--- Task instructions ---
Wherever a line holds the word "lines", copy that line from the data.

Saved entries
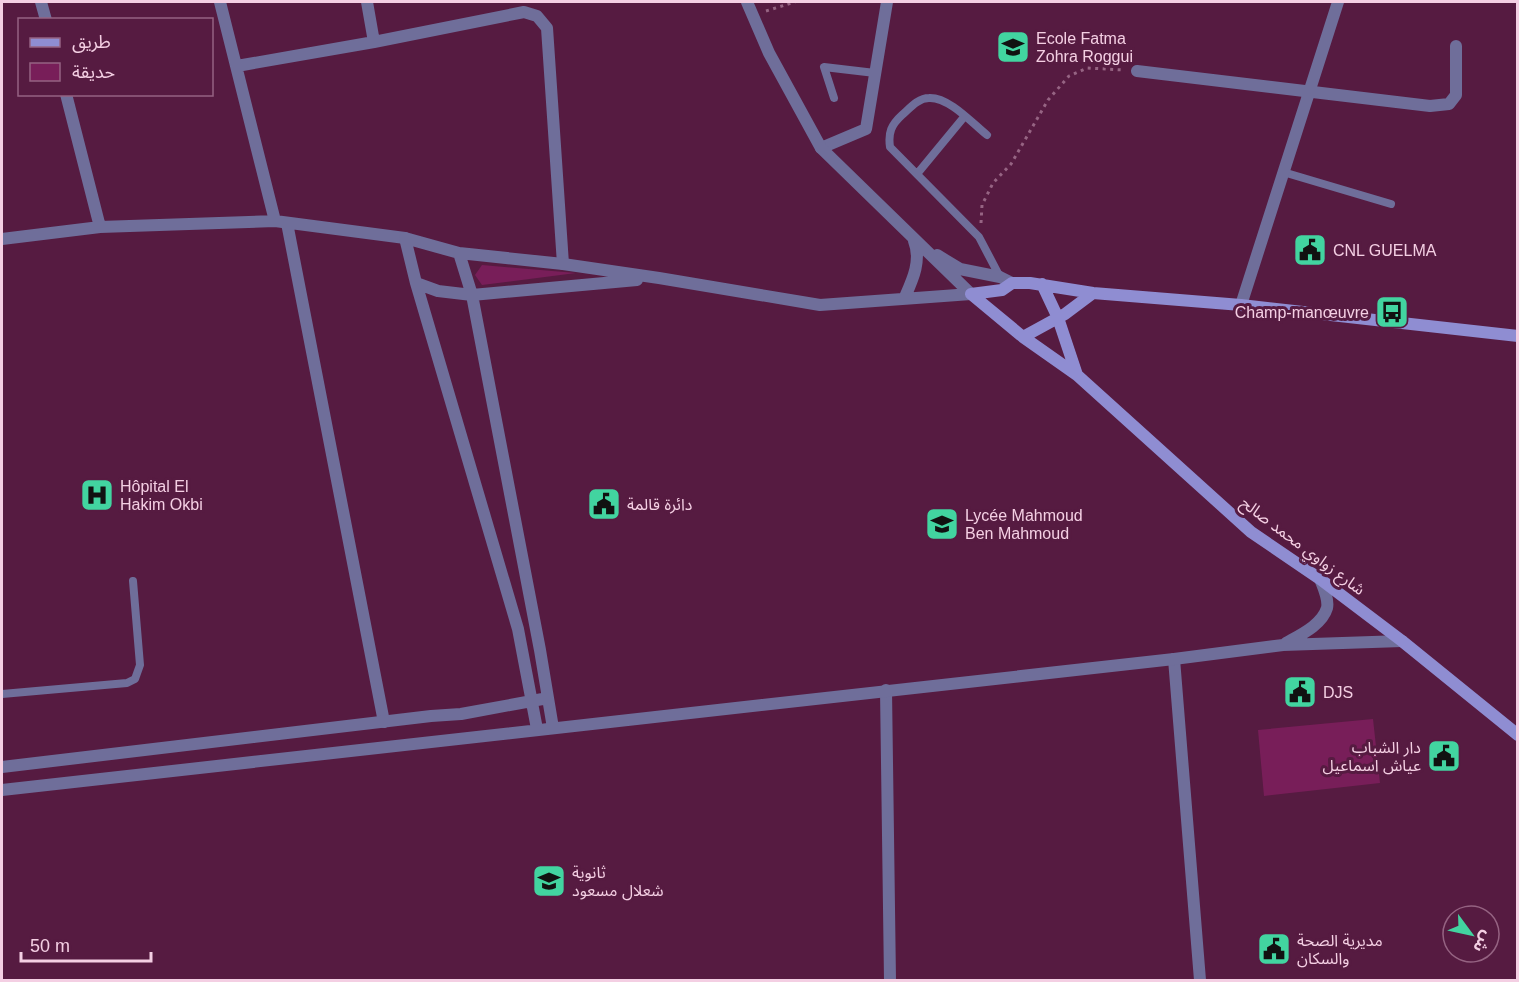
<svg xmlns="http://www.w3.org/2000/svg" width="1519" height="982" font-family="Arial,'Noto Sans Arabic',sans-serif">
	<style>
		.green { fill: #781e59 }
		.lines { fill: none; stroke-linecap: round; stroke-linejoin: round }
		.path { stroke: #966483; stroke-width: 3; stroke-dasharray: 3 4.5; stroke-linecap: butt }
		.service { stroke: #6f6e9a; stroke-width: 8 }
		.minor { stroke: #6f6e9a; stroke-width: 12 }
		.tertiary { stroke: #6f6e9a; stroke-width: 12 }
		.secondary { stroke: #8f8dd2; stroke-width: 12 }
		.labels { text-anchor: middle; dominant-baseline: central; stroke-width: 6; stroke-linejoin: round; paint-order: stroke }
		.poi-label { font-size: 16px; fill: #f4cfe3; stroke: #561b41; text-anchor: start }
		.street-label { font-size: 16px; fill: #f4cfe3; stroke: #561b41 }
	</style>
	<rect width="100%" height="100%" fill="#561b41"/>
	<path class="green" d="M 482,265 L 576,273 L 482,285 L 475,275 Z
		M 1373,719 L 1380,783 L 1264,796 L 1258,730 Z"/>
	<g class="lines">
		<path class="path" d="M 766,11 L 795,2
			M 981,223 L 982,205 L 993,183 L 1011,164 L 1048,100 L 1069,76 L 1087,68 L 1123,70"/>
		<path class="service" d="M 834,98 L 824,67 L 875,73
			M 987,135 C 972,123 949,97 929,98 C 918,98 910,108 902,115 C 891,125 888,133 890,147 L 979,237 L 1000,277
			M 1283,172 L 1391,204
			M 917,174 L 964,117
			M 2,694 L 127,683 L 135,679 L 140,665 L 133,581"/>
		<path class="minor" d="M 41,2 L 46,20
			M 220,2 L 275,221
			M 367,2 L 374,42
			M 237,66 L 374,42 L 524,12 L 537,16 L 547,28 L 563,264
			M 1137,71 L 1430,106 L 1449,104 L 1456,95 L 1456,46
			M 66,94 L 100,227
			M 821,148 L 866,129 L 887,2
			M 287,223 L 384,722
			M 2,239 L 100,227 L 275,221 L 405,238
			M 1241,305 L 1338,2
			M 1174,659 L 1200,980
			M 886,690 L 890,980"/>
		<path class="tertiary" d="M 747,2 L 769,53 L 821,148 L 971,294
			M 459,253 L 472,295 L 540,650 L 553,728
			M 937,255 L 960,269 L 1000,277 L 1012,283
			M 416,283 L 438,291 L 472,295 L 637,280
			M 904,299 C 912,281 922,261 914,241
			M 1286,643 C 1300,635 1322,625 1327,608 C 1329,599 1323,587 1320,579
			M 537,729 L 518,629 L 416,283 L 405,238 L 459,253 L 563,264 L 659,278 L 820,305 L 971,294
			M 2,767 L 431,716 L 461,714 L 548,698
			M 2,790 L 1174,659 L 1283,645 L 1402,641"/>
		<path class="secondary" d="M 1042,284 L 1058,318 L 1077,375
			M 971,294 L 1023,337 L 1077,375 L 1251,532 L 1320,579 L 1402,641 L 1518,735
			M 971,294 L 1002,290 L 1012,283 L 1030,283 L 1093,293 L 1241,305 L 1518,336
			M 1023,337 L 1065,314 L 1093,293"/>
	</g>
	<defs>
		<g id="school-square" transform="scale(1.725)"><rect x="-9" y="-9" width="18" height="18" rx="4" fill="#42d4a0" stroke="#561b41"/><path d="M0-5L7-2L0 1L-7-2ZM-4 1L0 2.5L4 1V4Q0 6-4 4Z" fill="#111"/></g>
		<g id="civic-square" transform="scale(1.725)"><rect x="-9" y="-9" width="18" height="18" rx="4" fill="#42d4a0" stroke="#561b41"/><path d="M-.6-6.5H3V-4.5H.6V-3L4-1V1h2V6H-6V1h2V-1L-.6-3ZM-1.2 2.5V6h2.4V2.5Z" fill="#111"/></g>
		<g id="bus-square" transform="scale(1.725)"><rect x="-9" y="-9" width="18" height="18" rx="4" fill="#42d4a0" stroke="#561b41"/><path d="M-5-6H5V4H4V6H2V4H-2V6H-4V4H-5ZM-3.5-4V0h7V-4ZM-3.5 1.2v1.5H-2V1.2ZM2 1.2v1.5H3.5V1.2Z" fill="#111"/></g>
		<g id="hospital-square" transform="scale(1.725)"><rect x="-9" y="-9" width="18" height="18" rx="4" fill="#42d4a0" stroke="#561b41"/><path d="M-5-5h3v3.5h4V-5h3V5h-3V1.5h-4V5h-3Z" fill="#111"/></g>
	</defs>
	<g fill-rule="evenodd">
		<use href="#school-square" x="1013" y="47"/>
		<use href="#civic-square" x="1310" y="250"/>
		<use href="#bus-square" x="1392" y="312"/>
		<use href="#hospital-square" x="97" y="495"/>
		<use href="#civic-square" x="604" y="504"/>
		<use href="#school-square" x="942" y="524"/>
		<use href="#civic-square" x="1300" y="692"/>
		<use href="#civic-square" x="1444" y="756"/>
		<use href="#school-square" x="549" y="881"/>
		<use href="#civic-square" x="1274" y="949"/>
	</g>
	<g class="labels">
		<g class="poi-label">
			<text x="1036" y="38">Ecole Fatma<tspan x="1036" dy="18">Zohra Roggui</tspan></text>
			<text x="1333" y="250">CNL GUELMA</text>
			<text x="1369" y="312" text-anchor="end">Champ-manœuvre</text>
			<text x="120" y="486">Hôpital El<tspan x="120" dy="18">Hakim Okbi</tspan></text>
			<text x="627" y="504">دائرة قالمة</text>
			<text x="965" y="515">Lycée Mahmoud<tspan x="965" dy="18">Ben Mahmoud</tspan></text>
			<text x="1323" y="692">DJS</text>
			<text x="1421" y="747" text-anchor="end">دار الشباب<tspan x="1421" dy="18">عياش اسماعيل</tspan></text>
			<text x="572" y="872">ثانوية<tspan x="572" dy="18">شعلال مسعود</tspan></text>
			<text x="1297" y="940">مديرية الصحة<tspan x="1297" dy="18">والسكان</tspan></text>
		</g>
		<g class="street-label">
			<text transform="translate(1303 546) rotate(37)">شارع زواوي محمد صالح</text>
		</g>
	</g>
	<rect width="1519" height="982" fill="none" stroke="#f4cfe3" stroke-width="6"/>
	<rect x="18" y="18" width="195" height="78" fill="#561b41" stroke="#956382" stroke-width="1.5"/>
	<rect x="30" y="38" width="30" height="9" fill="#8f8dd2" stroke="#956382" stroke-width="1.5"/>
	<text x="72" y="48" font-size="18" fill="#f4cfe3">طريق</text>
	<rect x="30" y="63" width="30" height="18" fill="#781e59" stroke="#956382" stroke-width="1.5"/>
	<text x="72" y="78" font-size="18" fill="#f4cfe3">حديقة</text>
	<g transform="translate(1471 934) rotate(123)"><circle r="28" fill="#561b41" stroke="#956382" stroke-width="1.5"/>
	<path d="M0-4.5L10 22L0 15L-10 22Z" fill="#42d4a0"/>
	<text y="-9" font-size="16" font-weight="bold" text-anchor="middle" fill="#f4cfe3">ش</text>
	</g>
	<path d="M21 952v9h130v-9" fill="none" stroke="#f4cfe3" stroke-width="3"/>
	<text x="30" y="952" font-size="18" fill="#f4cfe3" stroke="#561b41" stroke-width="4.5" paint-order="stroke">50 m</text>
</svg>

--- Worked solution ---
		.lines { fill: none; stroke-linecap: round; stroke-linejoin: round }
	<g class="lines">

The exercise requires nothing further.